Task prompt | Repeat verbatim only the lines from the opening of the material below through the one that contains "and Authority".

Dataset records |
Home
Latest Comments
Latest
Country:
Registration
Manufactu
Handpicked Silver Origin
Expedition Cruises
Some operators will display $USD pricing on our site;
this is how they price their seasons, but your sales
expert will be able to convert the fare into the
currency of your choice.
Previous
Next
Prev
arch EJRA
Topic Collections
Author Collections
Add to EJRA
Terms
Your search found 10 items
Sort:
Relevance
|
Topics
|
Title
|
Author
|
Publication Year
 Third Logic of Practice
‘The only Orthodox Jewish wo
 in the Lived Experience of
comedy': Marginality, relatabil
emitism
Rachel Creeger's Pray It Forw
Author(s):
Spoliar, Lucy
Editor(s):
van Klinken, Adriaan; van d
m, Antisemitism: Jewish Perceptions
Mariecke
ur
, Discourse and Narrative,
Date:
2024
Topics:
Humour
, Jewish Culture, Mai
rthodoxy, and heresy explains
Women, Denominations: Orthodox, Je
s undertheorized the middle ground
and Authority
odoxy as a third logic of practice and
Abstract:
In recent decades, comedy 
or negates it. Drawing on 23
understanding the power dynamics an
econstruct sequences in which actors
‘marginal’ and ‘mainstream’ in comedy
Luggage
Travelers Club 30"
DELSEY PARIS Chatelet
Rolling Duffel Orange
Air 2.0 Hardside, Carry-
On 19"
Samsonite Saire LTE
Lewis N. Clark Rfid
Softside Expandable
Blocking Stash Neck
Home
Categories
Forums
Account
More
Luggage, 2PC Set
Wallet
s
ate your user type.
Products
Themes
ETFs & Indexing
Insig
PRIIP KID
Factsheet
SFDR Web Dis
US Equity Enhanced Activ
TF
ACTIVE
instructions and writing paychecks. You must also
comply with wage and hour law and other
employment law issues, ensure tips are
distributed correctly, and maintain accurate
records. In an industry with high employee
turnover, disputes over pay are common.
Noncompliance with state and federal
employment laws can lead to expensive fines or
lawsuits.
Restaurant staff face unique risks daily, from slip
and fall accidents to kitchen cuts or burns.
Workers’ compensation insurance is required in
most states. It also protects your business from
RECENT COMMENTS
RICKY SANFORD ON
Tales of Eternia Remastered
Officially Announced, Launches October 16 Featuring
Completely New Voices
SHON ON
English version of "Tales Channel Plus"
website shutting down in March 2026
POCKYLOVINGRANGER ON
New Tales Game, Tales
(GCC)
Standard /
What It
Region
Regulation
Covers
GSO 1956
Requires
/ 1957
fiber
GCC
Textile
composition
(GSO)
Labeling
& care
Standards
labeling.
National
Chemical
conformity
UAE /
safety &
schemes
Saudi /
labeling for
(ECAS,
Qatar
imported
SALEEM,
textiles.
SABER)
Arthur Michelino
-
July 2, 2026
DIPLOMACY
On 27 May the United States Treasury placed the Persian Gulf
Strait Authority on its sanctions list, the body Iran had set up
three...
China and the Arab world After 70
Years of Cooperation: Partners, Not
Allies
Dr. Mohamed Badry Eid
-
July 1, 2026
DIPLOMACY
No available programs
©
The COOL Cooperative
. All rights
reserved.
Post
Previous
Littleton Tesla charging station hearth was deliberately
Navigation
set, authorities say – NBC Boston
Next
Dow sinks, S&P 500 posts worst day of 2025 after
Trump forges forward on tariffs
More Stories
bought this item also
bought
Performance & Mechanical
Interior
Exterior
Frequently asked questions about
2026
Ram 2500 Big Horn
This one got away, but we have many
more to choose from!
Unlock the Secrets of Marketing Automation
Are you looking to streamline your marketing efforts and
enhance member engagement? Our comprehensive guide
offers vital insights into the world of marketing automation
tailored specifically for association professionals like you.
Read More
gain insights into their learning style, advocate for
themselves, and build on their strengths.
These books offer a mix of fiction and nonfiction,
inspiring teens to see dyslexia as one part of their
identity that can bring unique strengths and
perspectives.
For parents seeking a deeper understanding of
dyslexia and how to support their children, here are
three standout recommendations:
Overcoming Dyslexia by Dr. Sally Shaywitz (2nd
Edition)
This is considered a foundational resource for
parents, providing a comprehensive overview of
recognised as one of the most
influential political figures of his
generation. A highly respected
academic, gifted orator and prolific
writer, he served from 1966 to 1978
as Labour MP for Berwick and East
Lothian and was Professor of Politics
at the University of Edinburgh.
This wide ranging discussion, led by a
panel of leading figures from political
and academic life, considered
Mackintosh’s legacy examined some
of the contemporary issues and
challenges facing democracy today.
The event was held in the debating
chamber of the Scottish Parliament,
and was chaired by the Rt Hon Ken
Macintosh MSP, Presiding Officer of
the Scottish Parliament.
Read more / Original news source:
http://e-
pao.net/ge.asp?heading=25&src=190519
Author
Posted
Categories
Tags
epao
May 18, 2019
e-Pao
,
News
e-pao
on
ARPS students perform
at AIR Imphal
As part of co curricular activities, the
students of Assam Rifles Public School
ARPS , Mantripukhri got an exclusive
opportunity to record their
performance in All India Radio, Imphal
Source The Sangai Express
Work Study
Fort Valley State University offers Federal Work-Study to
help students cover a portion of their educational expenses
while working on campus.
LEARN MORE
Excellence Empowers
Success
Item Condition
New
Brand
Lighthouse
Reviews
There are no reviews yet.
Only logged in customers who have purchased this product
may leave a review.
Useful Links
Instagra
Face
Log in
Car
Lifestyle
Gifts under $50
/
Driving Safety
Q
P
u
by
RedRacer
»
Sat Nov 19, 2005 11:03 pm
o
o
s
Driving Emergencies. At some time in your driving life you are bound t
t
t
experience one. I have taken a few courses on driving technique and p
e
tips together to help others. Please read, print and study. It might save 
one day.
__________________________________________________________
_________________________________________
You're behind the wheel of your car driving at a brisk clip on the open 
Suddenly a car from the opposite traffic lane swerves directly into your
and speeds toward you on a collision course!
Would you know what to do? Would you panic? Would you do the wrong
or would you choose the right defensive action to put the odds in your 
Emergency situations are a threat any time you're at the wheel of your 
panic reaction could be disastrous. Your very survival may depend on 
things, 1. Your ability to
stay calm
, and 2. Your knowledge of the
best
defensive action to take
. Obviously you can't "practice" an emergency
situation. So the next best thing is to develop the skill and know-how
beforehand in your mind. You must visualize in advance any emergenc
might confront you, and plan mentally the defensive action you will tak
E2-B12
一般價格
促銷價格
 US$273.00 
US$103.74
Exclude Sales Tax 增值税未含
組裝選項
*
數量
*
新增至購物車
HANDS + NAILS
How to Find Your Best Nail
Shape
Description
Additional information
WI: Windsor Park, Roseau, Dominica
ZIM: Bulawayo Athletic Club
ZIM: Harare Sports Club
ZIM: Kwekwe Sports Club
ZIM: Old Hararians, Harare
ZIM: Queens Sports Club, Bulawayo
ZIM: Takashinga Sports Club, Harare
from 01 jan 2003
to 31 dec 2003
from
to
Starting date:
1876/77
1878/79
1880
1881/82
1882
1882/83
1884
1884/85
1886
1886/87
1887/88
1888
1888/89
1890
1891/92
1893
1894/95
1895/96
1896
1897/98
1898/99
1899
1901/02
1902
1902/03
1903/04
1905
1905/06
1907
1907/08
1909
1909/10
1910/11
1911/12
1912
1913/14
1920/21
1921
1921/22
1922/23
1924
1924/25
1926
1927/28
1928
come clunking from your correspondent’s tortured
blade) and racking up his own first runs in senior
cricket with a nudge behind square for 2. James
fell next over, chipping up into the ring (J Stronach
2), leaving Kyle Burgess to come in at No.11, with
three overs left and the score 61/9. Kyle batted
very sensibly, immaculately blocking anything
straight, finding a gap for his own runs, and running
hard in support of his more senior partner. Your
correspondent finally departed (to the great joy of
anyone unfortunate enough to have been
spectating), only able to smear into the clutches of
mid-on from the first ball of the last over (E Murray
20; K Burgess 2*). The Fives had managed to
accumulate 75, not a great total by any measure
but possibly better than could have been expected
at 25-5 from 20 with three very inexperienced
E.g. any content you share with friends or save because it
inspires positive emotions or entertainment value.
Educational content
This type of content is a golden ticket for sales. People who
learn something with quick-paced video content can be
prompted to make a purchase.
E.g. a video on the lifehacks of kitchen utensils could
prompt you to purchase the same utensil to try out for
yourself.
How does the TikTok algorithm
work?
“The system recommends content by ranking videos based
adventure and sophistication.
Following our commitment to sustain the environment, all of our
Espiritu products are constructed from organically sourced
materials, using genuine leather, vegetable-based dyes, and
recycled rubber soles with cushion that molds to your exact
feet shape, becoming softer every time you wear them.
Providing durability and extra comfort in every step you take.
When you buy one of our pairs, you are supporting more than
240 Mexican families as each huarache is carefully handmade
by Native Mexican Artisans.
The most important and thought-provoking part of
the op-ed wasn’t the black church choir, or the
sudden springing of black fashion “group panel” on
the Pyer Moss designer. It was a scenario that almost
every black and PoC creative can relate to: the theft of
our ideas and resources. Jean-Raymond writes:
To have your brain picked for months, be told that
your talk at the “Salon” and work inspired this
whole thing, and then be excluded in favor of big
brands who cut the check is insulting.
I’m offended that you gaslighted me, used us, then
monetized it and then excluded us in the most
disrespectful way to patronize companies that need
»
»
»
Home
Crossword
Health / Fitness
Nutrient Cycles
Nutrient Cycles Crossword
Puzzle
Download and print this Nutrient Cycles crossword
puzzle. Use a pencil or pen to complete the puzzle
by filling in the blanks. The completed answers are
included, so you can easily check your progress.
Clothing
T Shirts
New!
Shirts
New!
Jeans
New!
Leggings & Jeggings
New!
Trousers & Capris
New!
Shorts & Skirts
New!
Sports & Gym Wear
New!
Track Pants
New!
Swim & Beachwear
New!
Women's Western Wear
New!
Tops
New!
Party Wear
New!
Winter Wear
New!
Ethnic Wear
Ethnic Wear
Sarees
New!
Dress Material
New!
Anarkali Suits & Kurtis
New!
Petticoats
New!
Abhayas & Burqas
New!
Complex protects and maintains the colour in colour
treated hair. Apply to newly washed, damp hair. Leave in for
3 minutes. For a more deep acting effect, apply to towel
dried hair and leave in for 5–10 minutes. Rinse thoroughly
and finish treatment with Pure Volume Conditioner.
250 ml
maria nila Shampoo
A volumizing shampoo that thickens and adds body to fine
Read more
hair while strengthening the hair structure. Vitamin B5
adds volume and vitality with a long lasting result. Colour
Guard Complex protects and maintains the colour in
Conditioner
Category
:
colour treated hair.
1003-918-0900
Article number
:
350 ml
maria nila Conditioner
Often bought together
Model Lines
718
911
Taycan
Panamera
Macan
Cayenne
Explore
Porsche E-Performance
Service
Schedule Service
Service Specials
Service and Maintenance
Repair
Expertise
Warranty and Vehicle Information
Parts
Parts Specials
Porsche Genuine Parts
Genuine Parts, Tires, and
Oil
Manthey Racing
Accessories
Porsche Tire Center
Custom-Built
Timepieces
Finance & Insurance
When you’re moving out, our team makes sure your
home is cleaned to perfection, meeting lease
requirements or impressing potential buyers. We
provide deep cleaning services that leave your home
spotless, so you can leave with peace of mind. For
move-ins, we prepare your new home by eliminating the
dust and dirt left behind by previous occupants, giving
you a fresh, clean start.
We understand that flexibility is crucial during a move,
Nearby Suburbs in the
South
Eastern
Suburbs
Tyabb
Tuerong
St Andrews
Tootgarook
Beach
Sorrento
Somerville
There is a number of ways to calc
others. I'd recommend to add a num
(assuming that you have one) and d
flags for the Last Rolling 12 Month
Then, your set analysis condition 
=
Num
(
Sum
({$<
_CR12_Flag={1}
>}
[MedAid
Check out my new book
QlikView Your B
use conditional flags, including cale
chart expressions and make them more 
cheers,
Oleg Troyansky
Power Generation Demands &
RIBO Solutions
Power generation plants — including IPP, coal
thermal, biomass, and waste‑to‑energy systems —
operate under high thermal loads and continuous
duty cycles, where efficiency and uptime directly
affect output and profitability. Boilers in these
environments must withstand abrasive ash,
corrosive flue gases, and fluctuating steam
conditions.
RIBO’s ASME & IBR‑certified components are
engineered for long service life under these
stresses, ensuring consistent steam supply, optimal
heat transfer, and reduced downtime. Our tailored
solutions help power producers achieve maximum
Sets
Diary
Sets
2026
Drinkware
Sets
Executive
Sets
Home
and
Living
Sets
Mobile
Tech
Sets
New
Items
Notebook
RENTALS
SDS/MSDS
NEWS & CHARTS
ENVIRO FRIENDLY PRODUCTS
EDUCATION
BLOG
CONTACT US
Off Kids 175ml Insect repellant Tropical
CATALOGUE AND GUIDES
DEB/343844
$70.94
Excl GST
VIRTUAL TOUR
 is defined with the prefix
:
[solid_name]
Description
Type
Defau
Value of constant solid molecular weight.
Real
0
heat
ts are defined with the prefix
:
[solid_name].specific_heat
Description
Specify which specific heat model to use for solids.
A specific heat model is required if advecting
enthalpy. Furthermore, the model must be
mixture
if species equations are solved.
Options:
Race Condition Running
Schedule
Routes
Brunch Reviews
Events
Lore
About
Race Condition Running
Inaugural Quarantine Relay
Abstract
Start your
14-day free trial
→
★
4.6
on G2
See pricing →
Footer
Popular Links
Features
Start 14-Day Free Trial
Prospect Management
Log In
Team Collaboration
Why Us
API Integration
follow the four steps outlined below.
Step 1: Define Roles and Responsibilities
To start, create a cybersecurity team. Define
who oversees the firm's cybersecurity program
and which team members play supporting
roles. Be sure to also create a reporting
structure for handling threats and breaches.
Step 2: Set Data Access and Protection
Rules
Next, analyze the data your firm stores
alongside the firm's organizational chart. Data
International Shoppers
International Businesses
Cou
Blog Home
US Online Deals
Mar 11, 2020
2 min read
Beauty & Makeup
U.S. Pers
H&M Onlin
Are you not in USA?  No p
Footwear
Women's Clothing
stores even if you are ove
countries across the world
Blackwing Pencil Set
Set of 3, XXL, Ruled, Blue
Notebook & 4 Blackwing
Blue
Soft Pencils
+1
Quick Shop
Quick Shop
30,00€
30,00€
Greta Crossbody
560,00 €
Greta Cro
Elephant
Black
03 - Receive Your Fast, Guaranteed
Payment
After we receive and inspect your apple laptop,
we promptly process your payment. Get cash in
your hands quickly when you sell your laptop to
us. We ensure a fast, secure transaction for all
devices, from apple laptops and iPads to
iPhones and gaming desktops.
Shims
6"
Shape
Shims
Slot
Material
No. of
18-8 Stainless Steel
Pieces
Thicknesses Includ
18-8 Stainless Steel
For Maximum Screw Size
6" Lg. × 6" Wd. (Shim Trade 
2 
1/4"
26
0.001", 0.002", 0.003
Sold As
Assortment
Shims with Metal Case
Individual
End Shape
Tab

Solution for this task |
Home
Latest Comments
Latest
Country:
Registration
Manufactu
Handpicked Silver Origin
Expedition Cruises
Some operators will display $USD pricing on our site;
this is how they price their seasons, but your sales
expert will be able to convert the fare into the
currency of your choice.
Previous
Next
Prev
arch EJRA
Topic Collections
Author Collections
Add to EJRA
Terms
Your search found 10 items
Sort:
Relevance
|
Topics
|
Title
|
Author
|
Publication Year
 Third Logic of Practice
‘The only Orthodox Jewish wo
 in the Lived Experience of
comedy': Marginality, relatabil
emitism
Rachel Creeger's Pray It Forw
Author(s):
Spoliar, Lucy
Editor(s):
van Klinken, Adriaan; van d
m, Antisemitism: Jewish Perceptions
Mariecke
ur
, Discourse and Narrative,
Date:
2024
Topics:
Humour
, Jewish Culture, Mai
rthodoxy, and heresy explains
Women, Denominations: Orthodox, Je
s undertheorized the middle ground
and Authority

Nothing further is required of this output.